### Problem description
Please revise the records below by changing "city" to "locality" wherever it occurs, leaving every other word and value as it is. Omit the picture lines from your answer.

(Stored records)
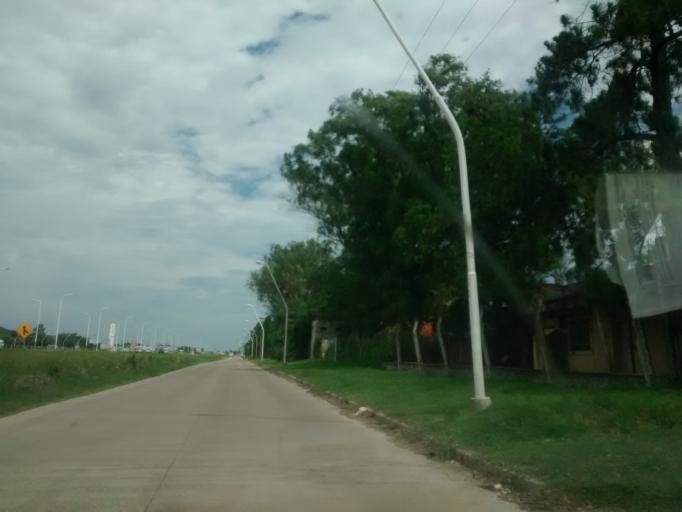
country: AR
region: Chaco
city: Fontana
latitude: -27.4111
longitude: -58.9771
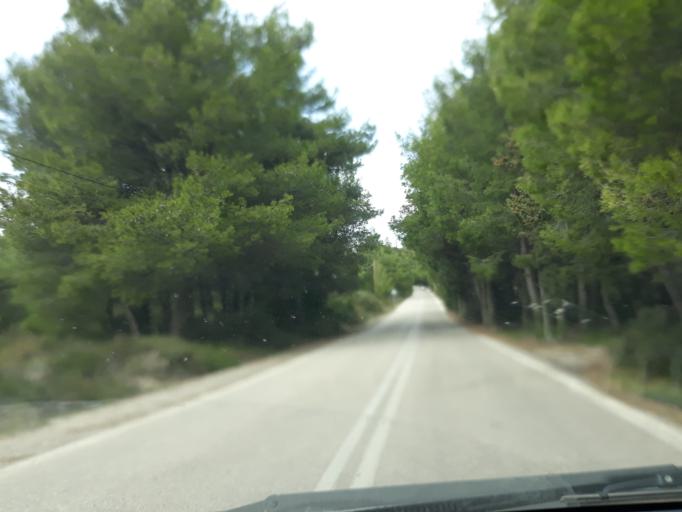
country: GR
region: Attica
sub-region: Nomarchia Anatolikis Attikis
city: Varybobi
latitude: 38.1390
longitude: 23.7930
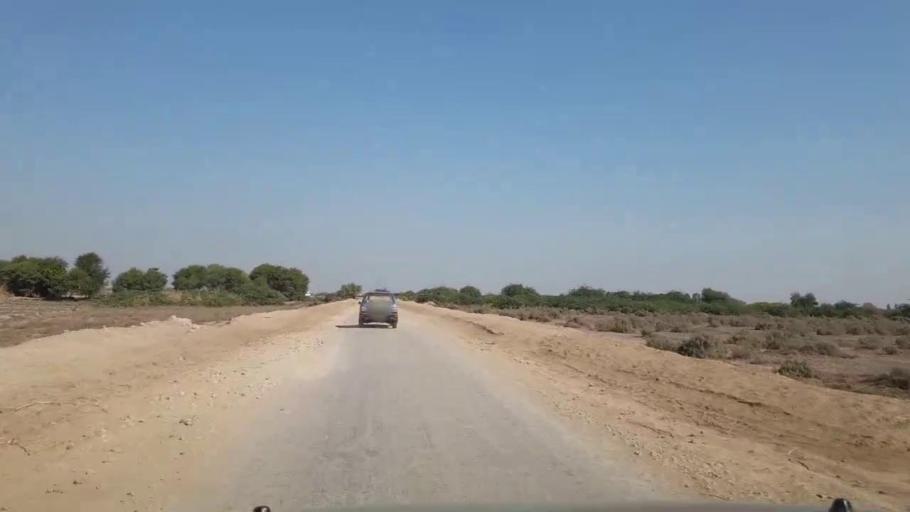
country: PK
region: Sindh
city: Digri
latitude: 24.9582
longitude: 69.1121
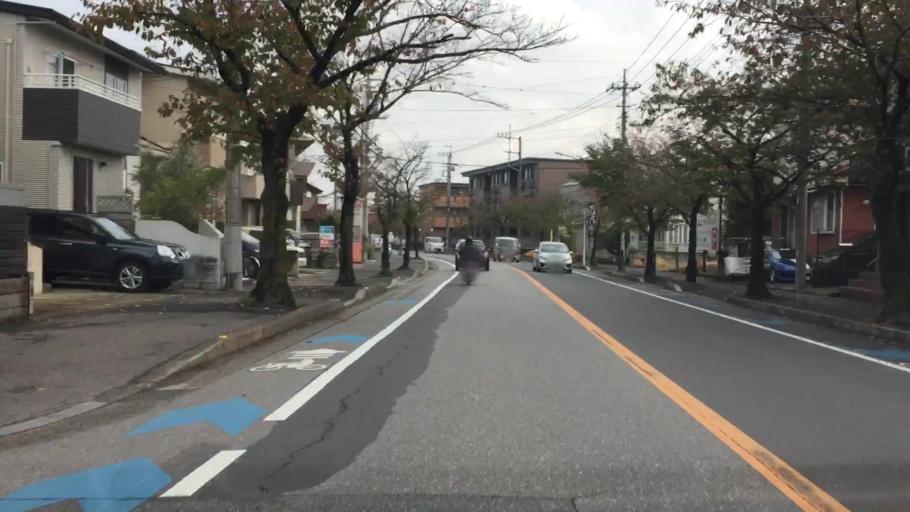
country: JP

### Task response
country: AR
region: Chaco
locality: Fontana
latitude: -27.4111
longitude: -58.9771
country: GR
region: Attica
sub-region: Nomarchia Anatolikis Attikis
locality: Varybobi
latitude: 38.1390
longitude: 23.7930
country: PK
region: Sindh
locality: Digri
latitude: 24.9582
longitude: 69.1121
country: JP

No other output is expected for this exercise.